A influência da IA e da automação nas profissões dos portugueses

Por Pedro Vale, vice-presidente de Engenharia para a área de IA e Data na Cegid

 

Os mitos sobre a relação entre a Inteligência Artificial (IA) e as nossas profissões abundam no espaço público. Para desmistificar o tema, o recente policy paper da Fundação Francisco Manuel dos Santos, intitulado “Automação e Inteligência Artificial no mercado de trabalho português: desafios e oportunidades”, apresenta uma análise clara dos impactos e oferece uma visão detalhada sobre os desafios e oportunidades no futuro do trabalho em Portugal.

No documento, os investigadores dividem os profissionais impactados pela automação e pela IA em quatro grupos, com diferentes caminhos a percorrer, na sua convivência com a IA. Aquele que será o mais beneficiado, o das profissões em ascensão, representa 22,5% do mercado e compreende professores de ensino básico e educadores de infância, especialistas em vendas, marketing, finanças e contabilidade. Sem dúvida que estes profissionais beneficiam diretamente da automação e IA. Por exemplo, no setor de contabilidade, os agentes de IA já permitem automatizar processos como reconciliação financeira, análise de vendas e gestão de riscos, possibilitando previsões precisas ao mesmo tempo que reduzem tarefas repetitivas. Basta interagir com estas soluções de gestão financeira e contabilística, formulando questões ou efetuando pedidos em linguagem natural, como num chat.

Um segundo grupo, o dos trabalhadores que estão empregados no «terreno das máquinas», cerca de 12,9% tem, refere o estudo, um futuro «mais difícil de antecipar». Empregados de escritório, operadores de máquina do fabrico de produtos alimentares, empregados de serviços de apoio à produção e transportes «tanto podem usufruir como sucumbir à mudança tecnológica», escrevem os autores. Aqui, permitam-me discordar, apenas um pouco.

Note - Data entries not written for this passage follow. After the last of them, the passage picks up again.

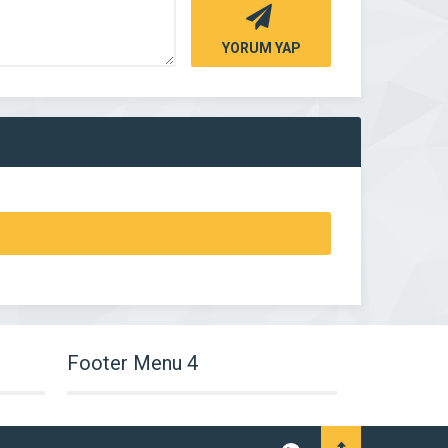
YORUM YAP
Footer Menu 4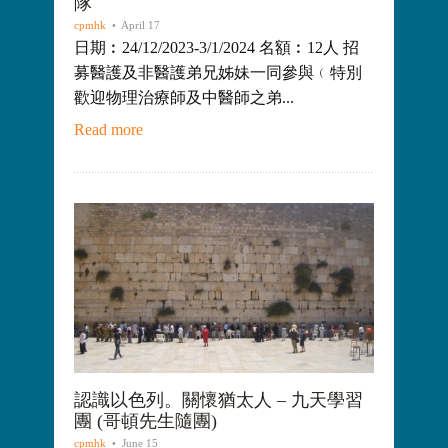
隊
cpmhk
• April 17
日期︰24/12/2023-3/1/2024 名額︰12人 招
募醫護及非醫護弟兄姊妹一同參與﹙特別
歡迎物理治療師及中醫師之弟...
Read more
認識以色列。關懷猶太人 – 九天學習
團 (哥頓先生隨團)
cpmhk
• June 15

Na área dos serviços de apoio à produção e transportes, bem como na indústria, toda a vertente de inventário, associada à logística, encontra na Inteligência Artificial um aliado na gestão de stocks, na análise e previsão de sazonalidades, custos, entre outros. A ligação entre os PoS (pontos de venda), o software de faturação eletrónica, onde a automação domina, e as soluções nativas de chão-de-fábrica, aliviam a carga administrativa dos trabalhadores, harmonizando encomendas, pedidos e faturação, além de evitarem sobrecargas sobre os profissionais da área de produção.

Mesmo no grupo a que os autores do estudo chamam «profissões em colapso», 28,9% da força de trabalho do país, na qual se incluem empregados de mesa e de bar, operadores de equipamentos móveis e cozinheiros, a IA pode significar, não o risco de extinção, mas um importante volte-face nas competências privilegiadas. Nenhum automatismo ou máquina substitui a simpatia, o cuidado e dois dedos de conversa. Mas se tarefas como o registo de pedidos e a faturação deixarem o leque de tarefas destes profissionais de relações humanas, provavelmente, a sua relação com os clientes, e o seu valor percebido, sairão beneficiados.

Por fim, a maior fatia dos profissionais portugueses, 35,7%, refere o documento, trabalham no «terreno dos humanos». Trabalhadores de limpeza em casas particulares, escritórios e hotéis, técnicos de atividade física e agricultores qualificados, escreve-se, não poderão ser substituídas pela automação, mas também não irão beneficiar da digitalização. No entanto, já existe software com IA que analisa os padrões de diversas tarefas laborais ou do ambiente em que elas ocorrem, e fornecem indicações sobre a melhor forma de as desempenhar. Por exemplo, no setor agrícola, a capacidade de analisar dados colhidos no terreno e sugerir ações preventivas e corretivas pode levar a produções maiores e, simultaneamente, mais sustentáveis e saudáveis. Ou seja, ter acesso a este tipo de software poderá mudar o futuro destes profissionais.

Embora a transformação tecnológica traga desafios, também abre portas para uma economia mais inovadora e produtiva. Competências como a comunicação, a criatividade ou a resolução de problemas são o passaporte para a empregabilidade, num momento em que a IA se assume como um assistente digital de cada um e nós, que complementa o nosso trabalho. A formação e a qualificação na relação e utilização das soluções de IA são, por seu turno, uma ferramenta que nos oferecerá a todos melhores profissões, com menos esforço, e sobretudo, com melhores resultados.

Seja nas “profissões em ascensão” ou no desenvolvimento de novas funções que hoje ainda nem conhecemos, o impacto transformador da Inteligência Artificial é inegável. A questão agora é como cada um pode adaptar-se e fazer parte desta mudança.